Imagino la creación de estas escenas más como un metódico ejercicio artesanal (de forma que el espectador pueda desentrañarlo en su memoria cortoplacista y no verlo por primera vez y no saber qué sentir) aprendido en algún taller literario o de guionistas en donde se ha explicado, como en un conservatorio musical cualquiera, qué elementos concatenan con otros para (dis)tensionar el visionado, o sea, que podemos dar en ver al guionista, su negocio, como el de un aprendiz a la postre divulgador de patrones narrativos, ahora, esto no explicaría por qué a la larga un espectador no acaba por aprender también él (salvo que la exposición sea excesiva y la memorización de patrones subliminal) los mismos patrones y cansarse de entonces todos los narradores. Muy fácil, porque las escenas se van implementando de forma distinta en cada ocasión y en consecuencia lo que aprovisiona al por mayor el escritor son patrones narrativos y lo que vende manufacturado al minorista lector son concreciones de los mismos, bien poco valor añadido, cierto es, pero resulta que la materia prima del contador de historias es cara, muy cara, y requiere de un exorbitante volumen de tiempo ocioso porque consta de una serie de estructuras memotécnicas que se llaman entre sí de modo bayesiano, consecuentemente, si el lector no puede saltarse al intermediario y no puede eludir la intermediación del escritor, es lisa y llanamente porque no tiene capacidad, mejor dicho, no tiene intención de aprenderse esas cosas. No sin cierta maldad, pienso que el interés de las narraciones depende de un desinterés calculado de las formas narrativas por parte de sus consumidores.

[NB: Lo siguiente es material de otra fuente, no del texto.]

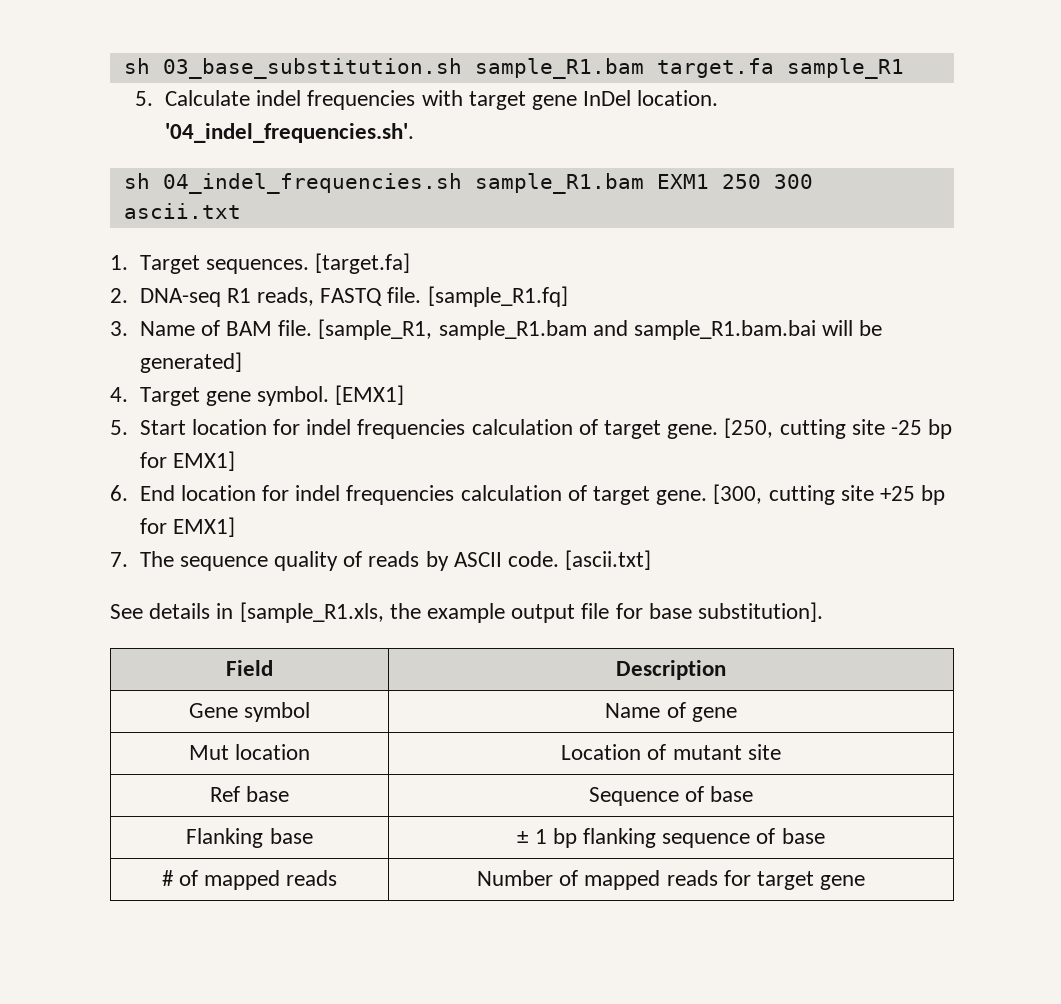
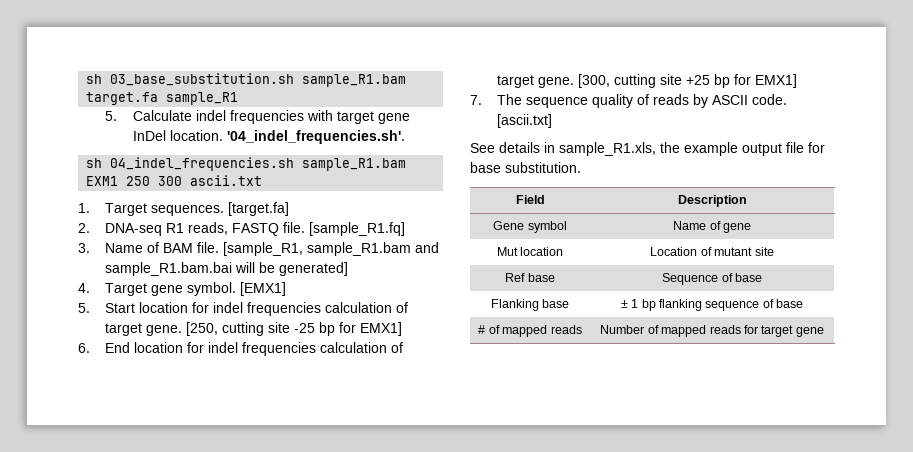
[239,602,384,623] [sample_R1.xls, -> [559,142,656,156] sample_R1.xls,
[698,602,824,622] substitution]. -> [505,162,581,173] substitution.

Nada difícil, por otro lado, esta sociedad es afortunadamente desmemoriada, y al contrario que Funes, puede dormir bien tranquila y del todo despreocupada respecto a su incultura, curiosamente, hoy mismo, en un recopilatorio de respuestas absurdas hechas en un programa concurso cultural de preguntas y respuestas, escuchaba cómo una concursante respondía "anillas" -se entiende que de gimnasia- a la pregunta por la especialidad de un tal Dante Alighieri (ubicua cara de las monedas italianas de dos euros nada menos). En su razonable defensa se puede argüir, como hace mi hermano, que hoy día no sale a cuento, según que exigencias intelectuales se tenga, el estudiar ciertos rococó académicos objetos intelectuales, es decir, y por iluminarlo con una comparación, al pretendido hombre culto renacentista de hoy día le puede suceder como a esas empresas (tan típicias, por cierto, del entorno cultural empresarial europeo más proclive a la gestión imperial que la especialización eficiente) que invierten en sectores diversos y dispersos y que por tanto luego cotizan en bolsa con un valor descontado pues si un determinado sector tiene un retorno determinado por capital introducido y otro sector otro tanto, el margen de beneficio de la empresa no será el del sector más exitoso sino el promedio de todos aquellos sectores, rentables o no, en el que esté implicada la empresa, por el contrario, la empresa anglosajona, para recocijo de los inversores valor, acostumbran a especializarse en mejorar el retorno de su core business y no dispersarse en aventuras napoleónicas sin orden ni concierto, en breve, si algo funciona para qué cambiar, y esto significa, por ejemplo, que si soy buen economista, pongamos, ¿qué retorno puede suponerme para mi el invertir capital intelectual, freírme las neuronas, leyendo un enreverado libro sobre pongamos las andanzas de un Juan Solanas por el Dublín del siglo pasado y no otro más de economía?  -y no es pregunta baladí esta pues el canon no puede quedar a merced solo de ociosos y bohemios, me imagino y aunque solo sea por no tirar a la basura ese paciente acopio bimilenario de capital cultural.